Bientôt recyclé par le loquace guignolo Quentin Tarantino, cette sensibilité pas une seconde sentimentale, religieuse, n’en déplaise aux arcs intacts, de couloir aseptisé, de mini-cathédrale immaculée, congédions la pesante rédemption, comparez ceci aux beaux items lacrymaux, musicaux et cathos de John Woo, par exemple The Killer (1992), cabaret en commun, montre assez vite ses limites, cristallise son asocialité décomplexée durant le meilleur moment, à contretemps, du métrage de ramage et de plumage, pas davantage, dommage. Sise dans un simulacre de saloon, au racisme œcuménique, drolatique, la bagarre générale, à la fois occidentale et orientale, présage celle de Victor Victoria (Blake Edwards, 1982). D’une comédie en catimini à la suivante, il convient de démolir le décor, de se démolir le portrait groupé, sans cependant se blesser, tout en se rassurant au sujet de sa destinée à la dérive ou de son orientation sexuelle à la truelle. Alors l’anarchisme inoffensif de Suzuki enfin s’anime, alors le burlesque de l’énergie séduit, alors la subjectivité dialogue avec la collectivité, certes à coup de poing, néanmoins point malsains, tant pis pour la jolie groupie, emportée au loin par des marins américains, Demy s’en défie, segment vivant, achevé sur un bref rire communicatif, des trois types réunis, meilleurs ennemis. Au-delà de cela, Le Vagabond de Tokyo demeure divertissant et intéressant, bien moins sardonique et mélancolique que les polars dépressifs, déceptifs, du juvénile Stanley Kubrick, revisitez Killer’s Kiss (1955) + The Killing (1956). En résumé, il s’agirait d’un essai sur le vide, d’une expérimentation d’oblitération, au double sens d’identification, d’un style, pas d’une femme, Antonioni ne le nie, de disparition, du personnage, des outrages, surtout ceux kitanoesques.

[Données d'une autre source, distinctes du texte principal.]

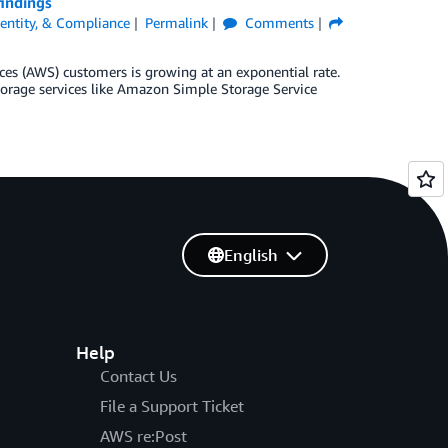
indings
Identity, & Compliance
Permalink
Comments
es (AWS) customers is growing at an exponential rate.
storage services like Amazon Simple Storage Service
]
English
Help
Contact Us
File a Support Ticket
AWS re:Post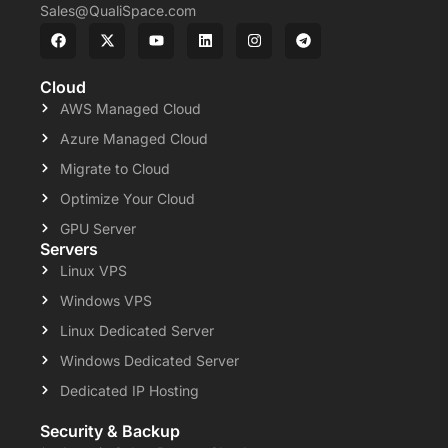
Sales@QualiSpace.com
Cloud
AWS Managed Cloud
Azure Managed Cloud
Migrate to Cloud
Optimize Your Cloud
GPU Server
Servers
Linux VPS
Windows VPS
Linux Dedicated Server
Windows Dedicated Server
Dedicated IP Hosting
Security & Backup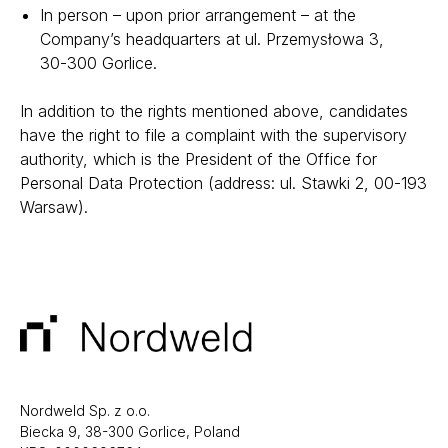
In person – upon prior arrangement – at the
Company’s headquarters at
ul. Przemysłowa 3,
30-300 Gorlice
.
In addition to the rights mentioned above, candidates
have the right to file a complaint with the supervisory
authority, which is the President of the Office for
Personal Data Protection (address: ul. Stawki 2, 00-193
Warsaw).
Nordweld Sp. z o.o.
Biecka 9, 38-300 Gorlice, Poland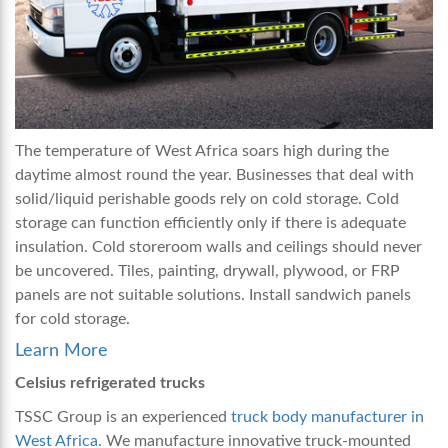
The temperature of West Africa soars high during the
daytime almost round the year. Businesses that deal with
solid/liquid perishable goods rely on cold storage. Cold
storage can function efficiently only if there is adequate
insulation. Cold storeroom walls and ceilings should never
be uncovered. Tiles, painting, drywall, plywood, or FRP
panels are not suitable solutions. Install sandwich panels
for cold storage.
Learn More
Celsius refrigerated trucks
TSSC Group is an experienced
truck body manufacturer in
West Africa
. We manufacture innovative truck-mounted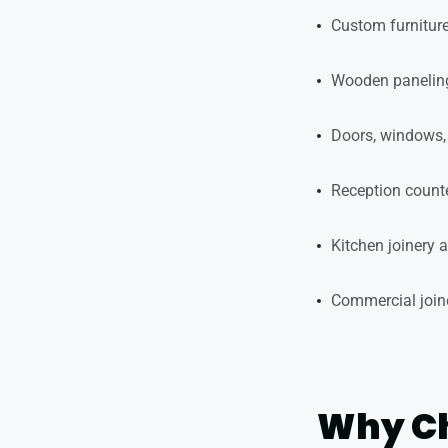
Custom furniture
Wooden paneling
Doors, windows, 
Reception counte
Kitchen joinery 
Commercial joiner
Why Ch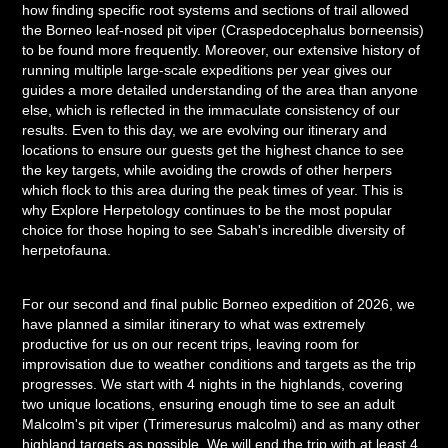
how finding specific root systems and sections of trail allowed
the Borneo leaf-nosed pit viper (Craspedocephalus borneensis)
to be found more frequently. Moreover, our extensive history of
running multiple large-scale expeditions per year gives our
guides a more detailed understanding of the area than anyone
else, which is reflected in the immaculate consistency of our
results. Even to this day, we are evolving our itinerary and
locations to ensure our guests get the highest chance to see
the key targets, while avoiding the crowds of other herpers
which flock to this area during the peak times of year. This is
why Explore Herpetology continues to be the most popular
choice for those hoping to see Sabah's incredible diversity of
herpetofauna.
For our second and final public Borneo expedition of 2026, we
have planned a similar itinerary to what was extremely
productive for us on our recent trips, leaving room for
improvisation due to weather conditions and targets as the trip
progresses. We start with 4 nights in the highlands, covering
two unique locations, ensuring enough time to see an adult
Malcolm's pit viper (Trimeresurus malcolmi) and as many other
highland targets as possible. We will end the trip with at least 4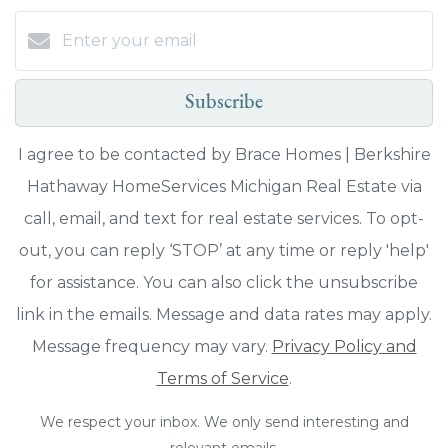
Subscribe
I agree to be contacted by Brace Homes | Berkshire
Hathaway HomeServices Michigan Real Estate via
call, email, and text for real estate services. To opt-
out, you can reply ‘STOP’ at any time or reply 'help'
for assistance. You can also click the unsubscribe
link in the emails. Message and data rates may apply.
Message frequency may vary.
Privacy Policy and
Terms of Service
.
We respect your inbox. We only send interesting and
relevant emails.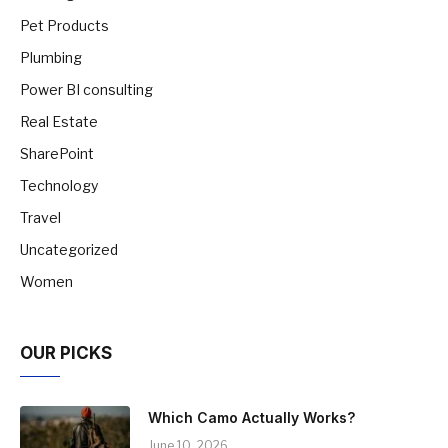
Pet Products
Plumbing
Power BI consulting
Real Estate
SharePoint
Technology
Travel
Uncategorized
Women
OUR PICKS
Which Camo Actually Works?
June 10, 2026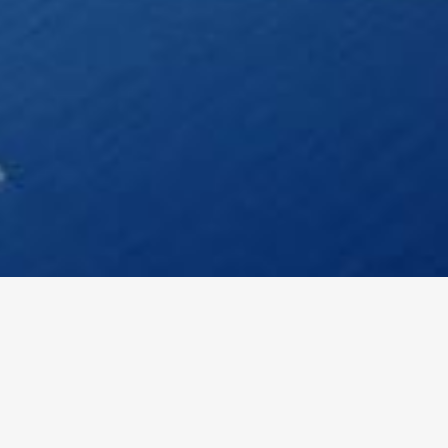
DETAILS
SHOULD KNOW!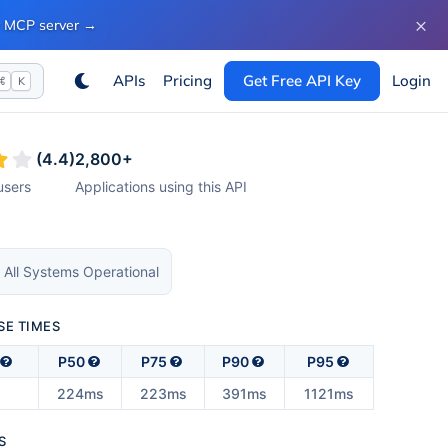
×
ur MCP server
→
APIs
Pricing
Get Free API Key
Login
⌘
K
(
4.4
)
2,800
+
sers
Applications using this API
 All Systems Operational
SE TIMES
P50
P75
P90
P95
224ms
223ms
391ms
1121ms
S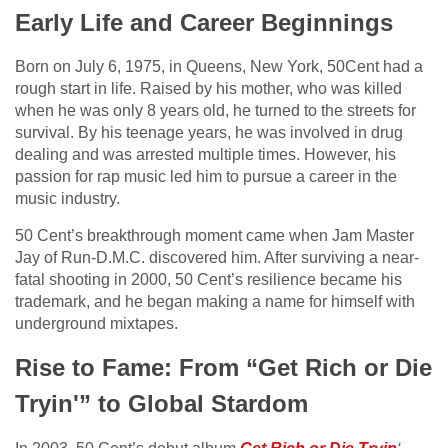
Early Life and Career Beginnings
Born on July 6, 1975, in Queens, New York, 50Cent had a
rough start in life. Raised by his mother, who was killed
when he was only 8 years old, he turned to the streets for
survival. By his teenage years, he was involved in drug
dealing and was arrested multiple times. However, his
passion for rap music led him to pursue a career in the
music industry.
50 Cent’s breakthrough moment came when Jam Master
Jay of Run-D.M.C. discovered him. After surviving a near-
fatal shooting in 2000, 50 Cent’s resilience became his
trademark, and he began making a name for himself with
underground mixtapes.
Rise to Fame: From “Get Rich or Die
Tryin'” to Global Stardom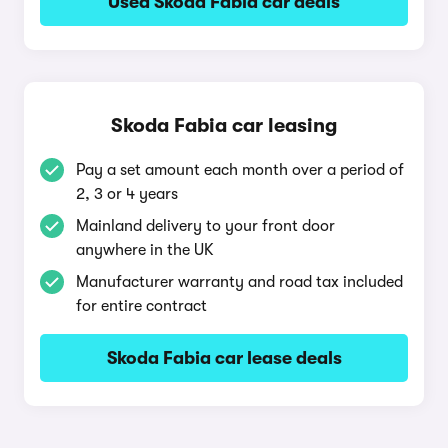
Used Skoda Fabia car deals
Skoda Fabia car leasing
Pay a set amount each month over a period of
2, 3 or 4 years
Mainland delivery to your front door
anywhere in the UK
Manufacturer warranty and road tax included
for entire contract
Skoda Fabia car lease deals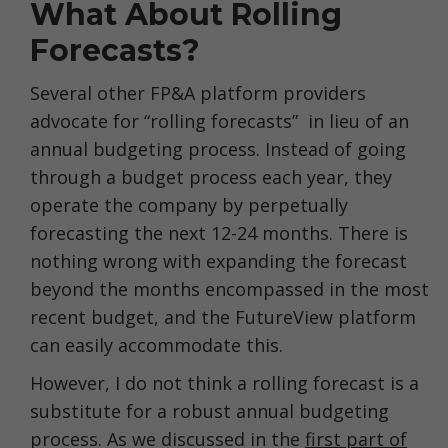
What About Rolling
Forecasts?
Several other FP&A platform providers
advocate for “rolling forecasts” in lieu of an
annual budgeting process. Instead of going
through a budget process each year, they
operate the company by perpetually
forecasting the next 12-24 months. There is
nothing wrong with expanding the forecast
beyond the months encompassed in the most
recent budget, and the FutureView platform
can easily accommodate this.
However, I do not think a rolling forecast is a
substitute for a robust annual budgeting
process. As we discussed in the
first part of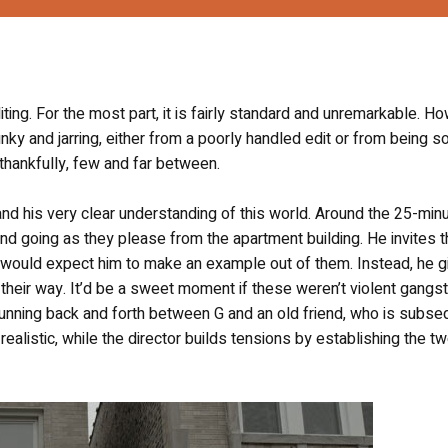
iting. For the most part, it is fairly standard and unremarkable. H
nky and jarring, either from a poorly handled edit or from being so 
thankfully, few and far between.
nd his very clear understanding of this world. Around the 25-min
 going as they please from the apartment building. He invites t
one would expect him to make an example out of them. Instead, he 
heir way. It’d be a sweet moment if these weren’t violent gangs
tunning back and forth between G and an old friend, who is subse
d realistic, while the director builds tensions by establishing the t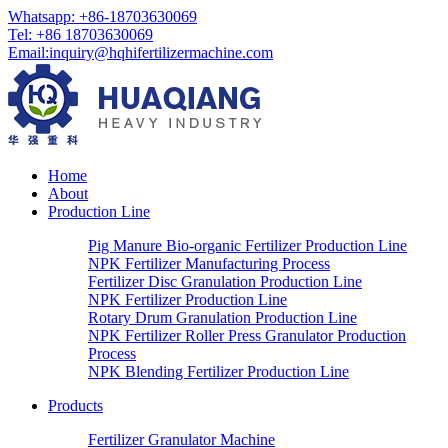
Whatsapp:
+86-18703630069
Tel:
+86 18703630069
Email
:
inquiry@hqhifertilizermachine.com
Home
About
Production Line
Pig Manure Bio-organic Fertilizer Production Line
NPK Fertilizer Manufacturing Process
Fertilizer Disc Granulation Production Line
NPK Fertilizer Production Line
Rotary Drum Granulation Production Line
NPK Fertilizer Roller Press Granulator Production
Process
NPK Blending Fertilizer Production Line
Products
Fertilizer Granulator Machine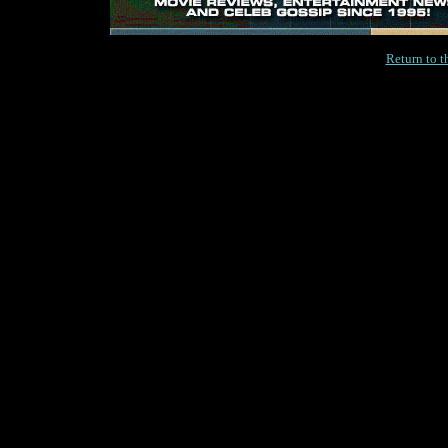
Return to 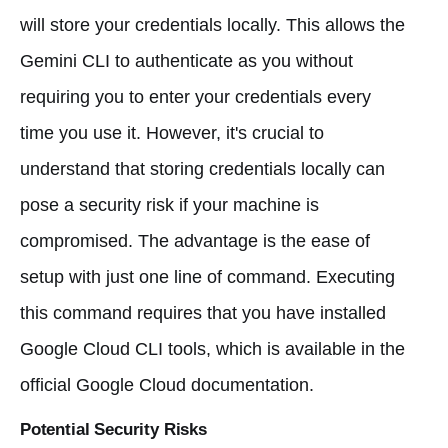
will store your credentials locally. This allows the
Gemini CLI to authenticate as you without
requiring you to enter your credentials every
time you use it. However, it's crucial to
understand that storing credentials locally can
pose a security risk if your machine is
compromised. The advantage is the ease of
setup with just one line of command. Executing
this command requires that you have installed
Google Cloud CLI tools, which is available in the
official Google Cloud documentation.
Potential Security Risks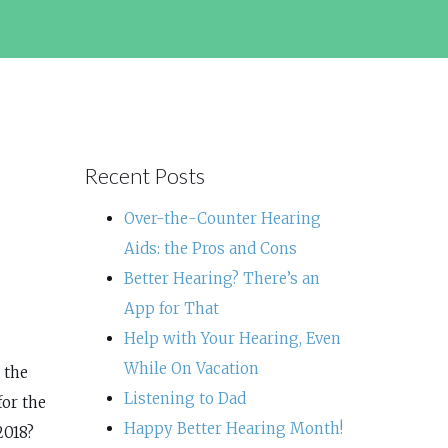
Recent Posts
Over-the-Counter Hearing
Aids: the Pros and Cons
Better Hearing? There’s an
App for That
Help with Your Hearing, Even
While On Vacation
 the
Listening to Dad
for the
Happy Better Hearing Month!
2018?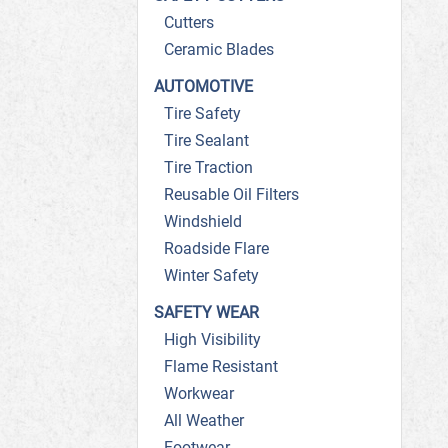
Cutters
Ceramic Blades
AUTOMOTIVE
Tire Safety
Tire Sealant
Tire Traction
Reusable Oil Filters
Windshield
Roadside Flare
Winter Safety
SAFETY WEAR
High Visibility
Flame Resistant
Workwear
All Weather
Footwear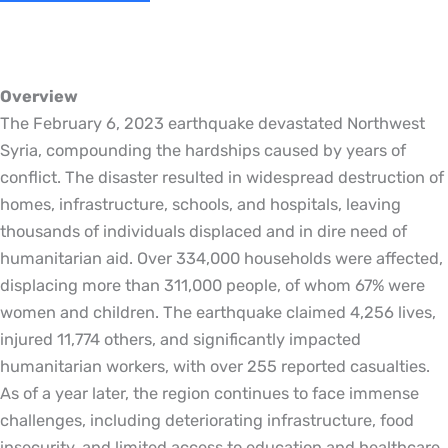
Overview
The February 6, 2023 earthquake devastated Northwest
Syria, compounding the hardships caused by years of
conflict. The disaster resulted in widespread destruction of
homes, infrastructure, schools, and hospitals, leaving
thousands of individuals displaced and in dire need of
humanitarian aid. Over 334,000 households were affected,
displacing more than 311,000 people, of whom 67% were
women and children. The earthquake claimed 4,256 lives,
injured 11,774 others, and significantly impacted
humanitarian workers, with over 255 reported casualties.
As of a year later, the region continues to face immense
challenges, including deteriorating infrastructure, food
insecurity, and limited access to education and healthcare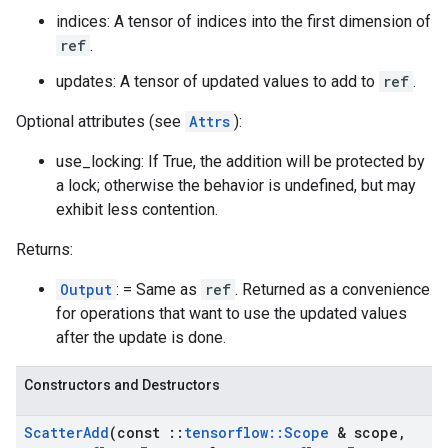
indices: A tensor of indices into the first dimension of
ref
.
updates: A tensor of updated values to add to
ref
.
Optional attributes (see
Attrs
):
use_locking: If True, the addition will be protected by
a lock; otherwise the behavior is undefined, but may
exhibit less contention.
Returns:
Output
: = Same as
ref
. Returned as a convenience
for operations that want to use the updated values
after the update is done.
Constructors and Destructors
Scatter
Add
(const
::
tensorflow
::
Scope
& scope
,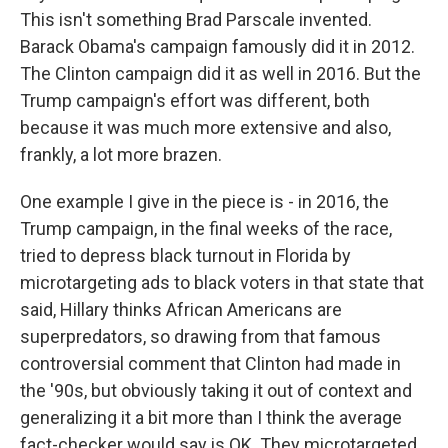
This isn't something Brad Parscale invented.
Barack Obama's campaign famously did it in 2012.
The Clinton campaign did it as well in 2016. But the
Trump campaign's effort was different, both
because it was much more extensive and also,
frankly, a lot more brazen.
One example I give in the piece is - in 2016, the
Trump campaign, in the final weeks of the race,
tried to depress black turnout in Florida by
microtargeting ads to black voters in that state that
said, Hillary thinks African Americans are
superpredators, so drawing from that famous
controversial comment that Clinton had made in
the '90s, but obviously taking it out of context and
generalizing it a bit more than I think the average
fact-checker would say is OK. They microtargeted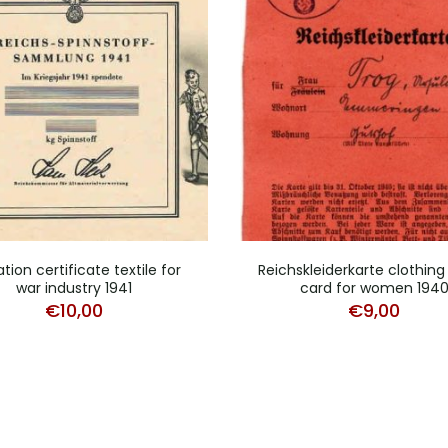
tion certificate textile for
Reichskleiderkarte clothing
war industry 1941
card for women 194
€
10,00
€
9,00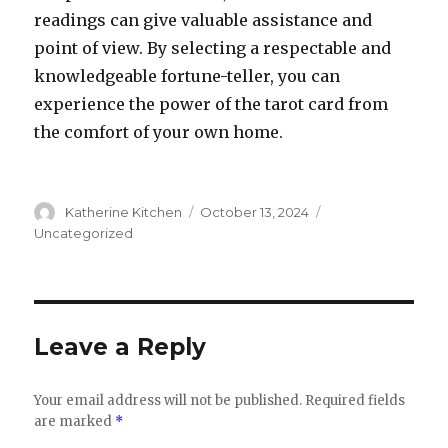
readings can give valuable assistance and
point of view. By selecting a respectable and
knowledgeable fortune-teller, you can
experience the power of the tarot card from
the comfort of your own home.
Author
Katherine Kitchen
Posted
October 13, 2024
Categories
on
Uncategorized
Leave a Reply
Your email address will not be published.
Required fields
are marked
*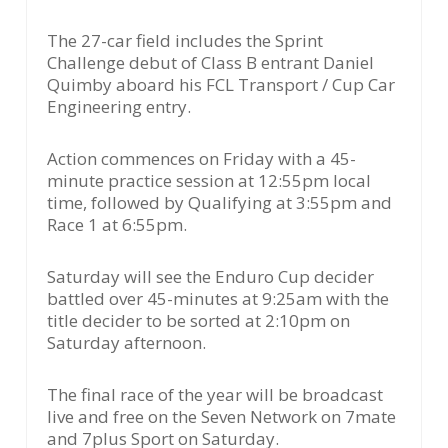
The 27-car field includes the Sprint
Challenge debut of Class B entrant Daniel
Quimby aboard his FCL Transport / Cup Car
Engineering entry.
Action commences on Friday with a 45-
minute practice session at 12:55pm local
time, followed by Qualifying at 3:55pm and
Race 1 at 6:55pm.
Saturday will see the Enduro Cup decider
battled over 45-minutes at 9:25am with the
title decider to be sorted at 2:10pm on
Saturday afternoon.
The final race of the year will be broadcast
live and free on the Seven Network on 7mate
and 7plus Sport on Saturday.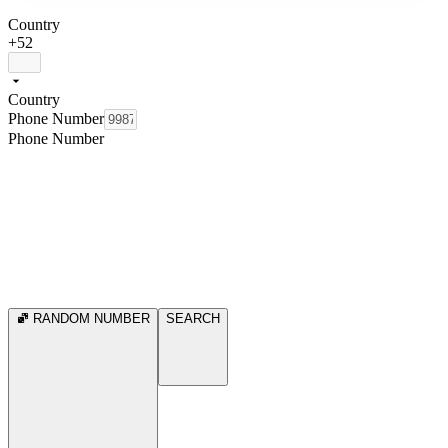
Country
+52
Country
Phone Number
Phone Number
RANDOM NUMBER
SEARCH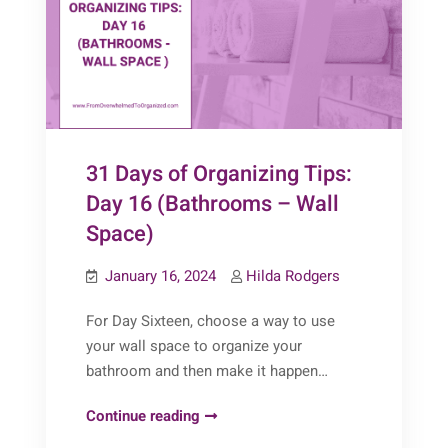
Cabinet)
31 Days of Organizing Tips:
Day 16 (Bathrooms – Wall
Space)
January 16, 2024
Hilda Rodgers
For Day Sixteen, choose a way to use
your wall space to organize your
bathroom and then make it happen…
31
Continue reading
Days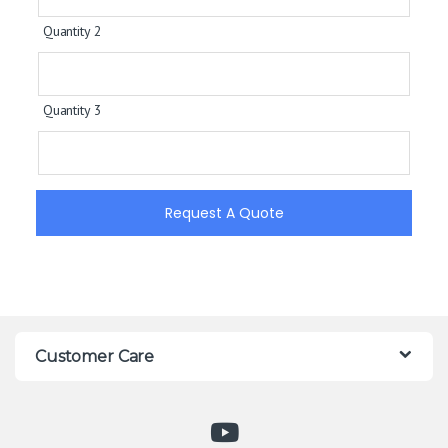
Quantity 2
Quantity 3
Request A Quote
Customer Care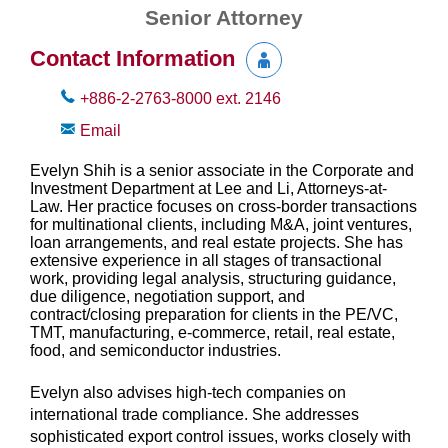
Senior Attorney
Contact Information
+886-2-2763-8000
ext.
2146
Email
Evelyn Shih is a senior associate in the Corporate and
Investment Department at Lee and Li, Attorneys-at-
Law. Her practice focuses on cross-border transactions
for multinational clients, including M&A, joint ventures,
loan arrangements, and real estate projects. She has
extensive experience in all stages of transactional
work, providing legal analysis, structuring guidance,
due diligence, negotiation support, and
contract/closing preparation for clients in the PE/VC,
TMT, manufacturing, e‑commerce, retail, real estate,
food, and semiconductor industries.
Evelyn also advises high-tech companies on
international trade compliance. She addresses
sophisticated export control issues, works closely with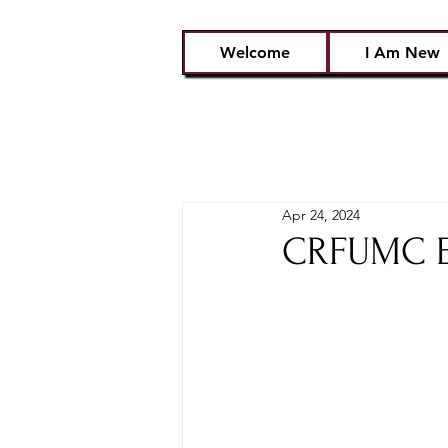
Welcome
I Am New
Apr 24, 2024
CRFUMC Em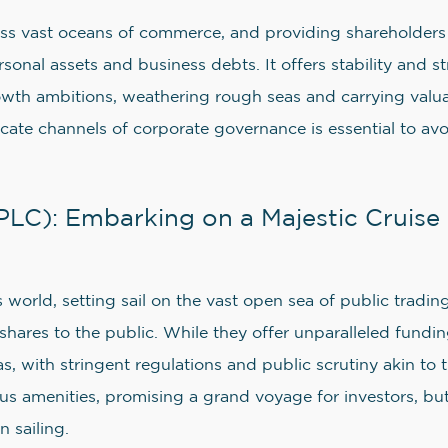
ss vast oceans of commerce, and providing shareholders w
sonal assets and business debts. It offers stability and 
rowth ambitions, weathering rough seas and carrying valu
tricate channels of corporate governance is essential to a
LC): Embarking on a Majestic Cruise 
s world, setting sail on the vast open sea of public tradin
 shares to the public. While they offer unparalleled fundin
s, with stringent regulations and public scrutiny akin to
rious amenities, promising a grand voyage for investors, bu
 sailing.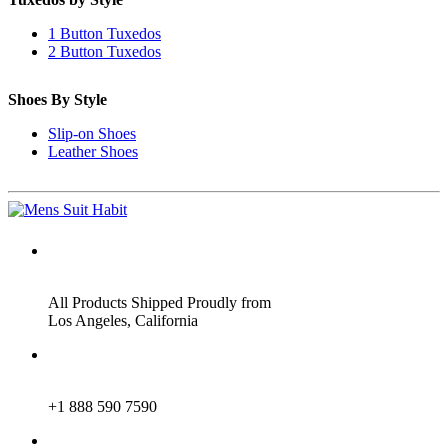
1 Button Tuxedos
2 Button Tuxedos
Shoes By Style
Slip-on Shoes
Leather Shoes
ADDRESS
All Products Shipped Proudly from
Los Angeles, California
PHONE
+1 888 590 7590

Ni classique incompris, enseveli, ni ratage d’un autre âge, celui du discutable « miracle économique » européen, sinon nippon, cf. les JO locaux de 1964, de 2020, concorde mondialiste, d’utopie sportive, à l’hédonisme en définitive sinistre, au consumérisme morbide, remis en cause in situ, à fond la caisse funeste, par Le Fanfaron (Dino Risi, 1962), Le Vagabond de Tokyo casse son narcissique miroir, évite de ressembler à un abattoir, figuratif défi des dessoûlées, voire déboussolées, seventies, au Japon ou non.